◆ **Your goal**
Pictures in the records below must be left out. Return exactly the lines from the line with "middle pip: (597, 371)" to the line with "index mcp: (827, 460)", both included.

◆ **Provided information**
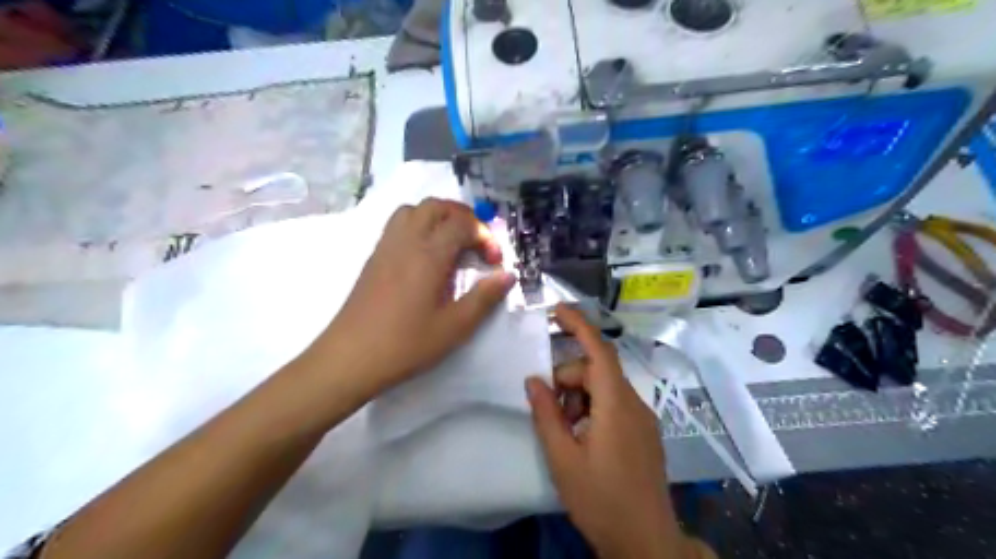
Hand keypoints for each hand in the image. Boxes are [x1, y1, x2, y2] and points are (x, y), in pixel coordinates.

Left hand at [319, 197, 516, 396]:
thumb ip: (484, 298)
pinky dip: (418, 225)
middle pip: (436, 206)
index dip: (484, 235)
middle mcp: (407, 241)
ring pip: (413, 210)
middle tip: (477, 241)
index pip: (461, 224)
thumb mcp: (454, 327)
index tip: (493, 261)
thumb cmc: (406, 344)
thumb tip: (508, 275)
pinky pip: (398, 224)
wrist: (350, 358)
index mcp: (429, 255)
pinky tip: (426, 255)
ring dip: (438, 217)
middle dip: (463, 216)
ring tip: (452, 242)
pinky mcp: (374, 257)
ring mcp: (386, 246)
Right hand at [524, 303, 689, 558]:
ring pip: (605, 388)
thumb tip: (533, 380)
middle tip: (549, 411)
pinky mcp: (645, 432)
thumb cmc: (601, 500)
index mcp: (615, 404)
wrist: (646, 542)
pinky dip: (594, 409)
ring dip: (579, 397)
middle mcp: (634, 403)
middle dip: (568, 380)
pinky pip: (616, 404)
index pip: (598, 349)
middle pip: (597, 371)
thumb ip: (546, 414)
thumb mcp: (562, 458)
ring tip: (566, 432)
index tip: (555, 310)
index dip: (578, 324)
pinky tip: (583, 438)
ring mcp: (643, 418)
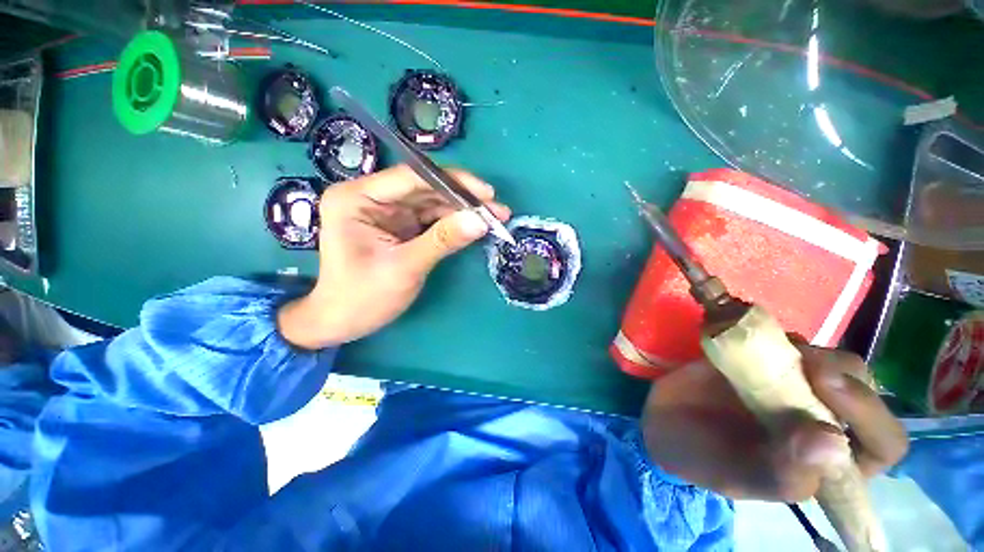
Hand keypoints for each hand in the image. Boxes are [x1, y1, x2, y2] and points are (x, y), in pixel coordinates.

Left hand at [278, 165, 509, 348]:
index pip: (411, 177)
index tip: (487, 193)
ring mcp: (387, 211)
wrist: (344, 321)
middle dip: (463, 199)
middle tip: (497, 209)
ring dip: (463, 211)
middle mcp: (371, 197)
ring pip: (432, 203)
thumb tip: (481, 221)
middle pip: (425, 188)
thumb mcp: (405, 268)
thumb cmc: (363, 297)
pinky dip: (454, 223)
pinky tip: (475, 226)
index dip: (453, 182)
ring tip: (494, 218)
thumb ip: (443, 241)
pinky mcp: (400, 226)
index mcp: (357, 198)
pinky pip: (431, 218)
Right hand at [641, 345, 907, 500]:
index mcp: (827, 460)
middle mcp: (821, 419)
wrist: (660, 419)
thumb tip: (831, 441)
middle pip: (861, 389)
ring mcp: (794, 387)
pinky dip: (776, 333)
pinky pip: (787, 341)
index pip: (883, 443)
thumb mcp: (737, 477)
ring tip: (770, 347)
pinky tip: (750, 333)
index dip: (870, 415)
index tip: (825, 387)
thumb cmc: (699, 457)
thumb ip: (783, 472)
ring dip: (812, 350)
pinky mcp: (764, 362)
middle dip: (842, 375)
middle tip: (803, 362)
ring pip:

◆ **Reply to the exercise**
middle pip: (597, 371)
thumb ip: (546, 414)
thumb mcp: (562, 458)
ring tip: (566, 432)
index tip: (555, 310)
index dip: (578, 324)
pinky tip: (583, 438)
ring mcp: (643, 418)
Hand keypoints for each hand in the image. Boxes are [x1, y1, x2, y2] and points are (x, y), in pixel coordinates.

Left hand at [278, 165, 509, 348]:
index pip: (411, 177)
index tip: (487, 193)
ring mcp: (387, 211)
wrist: (344, 321)
middle dip: (463, 199)
middle tip: (497, 209)
ring dip: (463, 211)
middle mcp: (371, 197)
ring pip: (432, 203)
thumb tip: (481, 221)
middle pip: (425, 188)
thumb mcp: (405, 268)
thumb cmc: (363, 297)
pinky dip: (454, 223)
pinky tip: (475, 226)
index dip: (453, 182)
ring tip: (494, 218)
thumb ip: (443, 241)
pinky mcp: (400, 226)
index mcp: (357, 198)
pinky pip: (431, 218)
Right hand at [641, 345, 907, 500]:
index mcp: (827, 460)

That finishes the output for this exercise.